What happens if you allow for 0?
For ascending solution taking a lazy approach, it appears to be a trivial inclusion, considering for any n with a solution using 1-9, a solution which includes 0 will simply take the form:

  n = 0 + <ascending_solution_n>
without any additional consideration. Similarly for descending solution:

  n = <descending_solution_n> + 0
The descending case also looks like it'll produce a crap ton of solutions for n = 1 of the form:

  1 = <arbitrary_descending_permutation> ^ 0
Multiplication makes a difference here

  3 = 123+4+5-6*7^89
First verifiable instance of error?

Did a little fishing for overflow candidates with the following regex:

  [1-9]{3,}\^[1-9]{3,}
...caught 58 results between 266 and 10940:

  266 = 123^456-78-9
  ...
  10940 = 12345^6789
My kung fu isn't Python so I don't know how types are handled. That eval() function sure smells suicidal for anything remotely serious though.
No, Python doesn't have integer overflow.
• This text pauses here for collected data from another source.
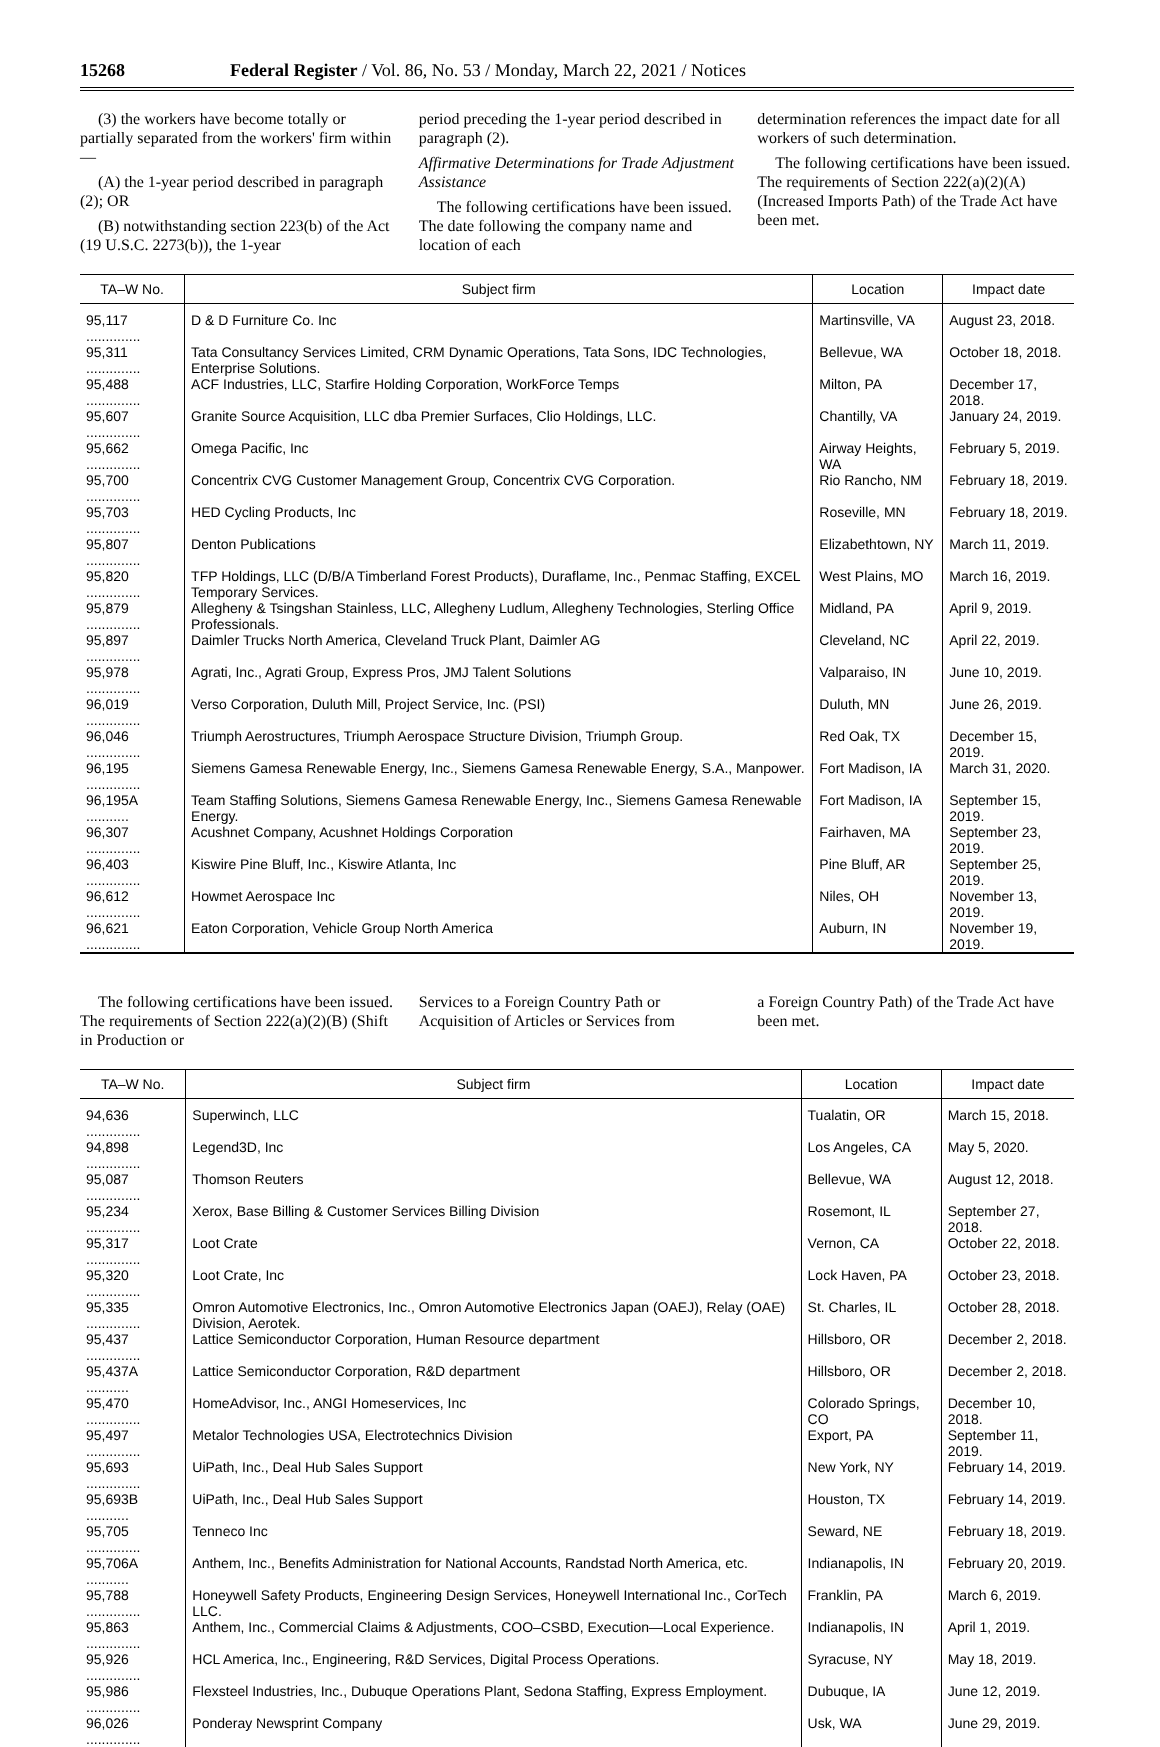15268 Federal Register / Vol. 86, No. 53 / Monday, March 22, 2021 / Notices
(3) the workers have become totally or partially separated from the workers' firm within—
(A) the 1-year period described in paragraph (2); OR
(B) notwithstanding section 223(b) of the Act (19 U.S.C. 2273(b)), the 1-year
period preceding the 1-year period described in paragraph (2).
Affirmative Determinations for Trade Adjustment Assistance
The following certifications have been issued. The date following the company name and location of each
determination references the impact date for all workers of such determination.
The following certifications have been issued. The requirements of Section 222(a)(2)(A) (Increased Imports Path) of the Trade Act have been met.
| TA–W No. | Subject firm | Location | Impact date |
| --- | --- | --- | --- |
| 95,117 .............. | D & D Furniture Co. Inc | Martinsville, VA | August 23, 2018. |
| 95,311 .............. | Tata Consultancy Services Limited, CRM Dynamic Operations, Tata Sons, IDC Technologies, Enterprise Solutions. | Bellevue, WA | October 18, 2018. |
| 95,488 .............. | ACF Industries, LLC, Starfire Holding Corporation, WorkForce Temps | Milton, PA | December 17, 2018. |
| 95,607 .............. | Granite Source Acquisition, LLC dba Premier Surfaces, Clio Holdings, LLC. | Chantilly, VA | January 24, 2019. |
| 95,662 .............. | Omega Pacific, Inc | Airway Heights, WA | February 5, 2019. |
| 95,700 .............. | Concentrix CVG Customer Management Group, Concentrix CVG Corporation. | Rio Rancho, NM | February 18, 2019. |
| 95,703 .............. | HED Cycling Products, Inc | Roseville, MN | February 18, 2019. |
| 95,807 .............. | Denton Publications | Elizabethtown, NY | March 11, 2019. |
| 95,820 .............. | TFP Holdings, LLC (D/B/A Timberland Forest Products), Duraflame, Inc., Penmac Staffing, EXCEL Temporary Services. | West Plains, MO | March 16, 2019. |
| 95,879 .............. | Allegheny & Tsingshan Stainless, LLC, Allegheny Ludlum, Allegheny Technologies, Sterling Office Professionals. | Midland, PA | April 9, 2019. |
| 95,897 .............. | Daimler Trucks North America, Cleveland Truck Plant, Daimler AG | Cleveland, NC | April 22, 2019. |
| 95,978 .............. | Agrati, Inc., Agrati Group, Express Pros, JMJ Talent Solutions | Valparaiso, IN | June 10, 2019. |
| 96,019 .............. | Verso Corporation, Duluth Mill, Project Service, Inc. (PSI) | Duluth, MN | June 26, 2019. |
| 96,046 .............. | Triumph Aerostructures, Triumph Aerospace Structure Division, Triumph Group. | Red Oak, TX | December 15, 2019. |
| 96,195 .............. | Siemens Gamesa Renewable Energy, Inc., Siemens Gamesa Renewable Energy, S.A., Manpower. | Fort Madison, IA | March 31, 2020. |
| 96,195A ........... | Team Staffing Solutions, Siemens Gamesa Renewable Energy, Inc., Siemens Gamesa Renewable Energy. | Fort Madison, IA | September 15, 2019. |
| 96,307 .............. | Acushnet Company, Acushnet Holdings Corporation | Fairhaven, MA | September 23, 2019. |
| 96,403 .............. | Kiswire Pine Bluff, Inc., Kiswire Atlanta, Inc | Pine Bluff, AR | September 25, 2019. |
| 96,612 .............. | Howmet Aerospace Inc | Niles, OH | November 13, 2019. |
| 96,621 .............. | Eaton Corporation, Vehicle Group North America | Auburn, IN | November 19, 2019. |
The following certifications have been issued. The requirements of Section 222(a)(2)(B) (Shift in Production or
Services to a Foreign Country Path or Acquisition of Articles or Services from
a Foreign Country Path) of the Trade Act have been met.
| TA–W No. | Subject firm | Location | Impact date |
| --- | --- | --- | --- |
| 94,636 .............. | Superwinch, LLC | Tualatin, OR | March 15, 2018. |
| 94,898 .............. | Legend3D, Inc | Los Angeles, CA | May 5, 2020. |
| 95,087 .............. | Thomson Reuters | Bellevue, WA | August 12, 2018. |
| 95,234 .............. | Xerox, Base Billing & Customer Services Billing Division | Rosemont, IL | September 27, 2018. |
| 95,317 .............. | Loot Crate | Vernon, CA | October 22, 2018. |
| 95,320 .............. | Loot Crate, Inc | Lock Haven, PA | October 23, 2018. |
| 95,335 .............. | Omron Automotive Electronics, Inc., Omron Automotive Electronics Japan (OAEJ), Relay (OAE) Division, Aerotek. | St. Charles, IL | October 28, 2018. |
| 95,437 .............. | Lattice Semiconductor Corporation, Human Resource department | Hillsboro, OR | December 2, 2018. |
| 95,437A ........... | Lattice Semiconductor Corporation, R&D department | Hillsboro, OR | December 2, 2018. |
| 95,470 .............. | HomeAdvisor, Inc., ANGI Homeservices, Inc | Colorado Springs, CO | December 10, 2018. |
| 95,497 .............. | Metalor Technologies USA, Electrotechnics Division | Export, PA | September 11, 2019. |
| 95,693 .............. | UiPath, Inc., Deal Hub Sales Support | New York, NY | February 14, 2019. |
| 95,693B ........... | UiPath, Inc., Deal Hub Sales Support | Houston, TX | February 14, 2019. |
| 95,705 .............. | Tenneco Inc | Seward, NE | February 18, 2019. |
| 95,706A ........... | Anthem, Inc., Benefits Administration for National Accounts, Randstad North America, etc. | Indianapolis, IN | February 20, 2019. |
| 95,788 .............. | Honeywell Safety Products, Engineering Design Services, Honeywell International Inc., CorTech LLC. | Franklin, PA | March 6, 2019. |
| 95,863 .............. | Anthem, Inc., Commercial Claims & Adjustments, COO–CSBD, Execution—Local Experience. | Indianapolis, IN | April 1, 2019. |
| 95,926 .............. | HCL America, Inc., Engineering, R&D Services, Digital Process Operations. | Syracuse, NY | May 18, 2019. |
| 95,986 .............. | Flexsteel Industries, Inc., Dubuque Operations Plant, Sedona Staffing, Express Employment. | Dubuque, IA | June 12, 2019. |
| 96,026 .............. | Ponderay Newsprint Company | Usk, WA | June 29, 2019. |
"^" is the XOR operator. GP's code has that bug.

> That eval() function sure smells suicidal for anything remotely serious though.

Yes, ast.literal_eval() should be used.

Ugh, fixed it.

Using * * is not really an option now because it takes insane amounts of time to compute something like `123456789`.

And this is just a tiny script - `eval` shouldn't really be an issue. And yes, I know it's evil, generally. But if you think about it, Python itself is just one big eval loop :P

I think a good idea might be to do it for postfix/prefix notation, rather than infix. This will also get rid of the need for parentheses.
The ordering of numbers will be different between infix, prefix, and postfix representations.
Reminds me so much of competitive programming
I added division and brackets. This gets every number up to 5397, with only about 400 numbers still missing overall (<5%), but run time goes up to 40 minutes.

Potentiation is a problem though (particularly when combined with brackets) as Python becomes impossibly slow using bignums. (I estimate it will take several days of compute time to test all 250 million possibilities, unless I put some effort into speeding it up significantly.) But at least it would prove definitively whether 10958 is possible.

If the only goal were to search for a solution to 10958 though, it should be fairly straightforward to re-order the search in approximately ascending order of compute cost so that if a simple solution exists it will be found quickly.

Interesting fact: every integer can be written with three 2's.
n + (2 - 2) / 2 ?
Nope. You can use three instances of number 2, all arithmetical operations and elementary special functions that are taught in high school.
-log_2 log_2 sqrt(...(sqrt(2))...) {with n copies of sqrt} = -log_2 (2^-n log_2 2) = -log_2 (2^-n) = -(-n) = n.

I would say that you need only one 2 if you replace log_2 by lg, so we should make lg taught in high schools... wink

So, who is going to find the increasing solution for 10958?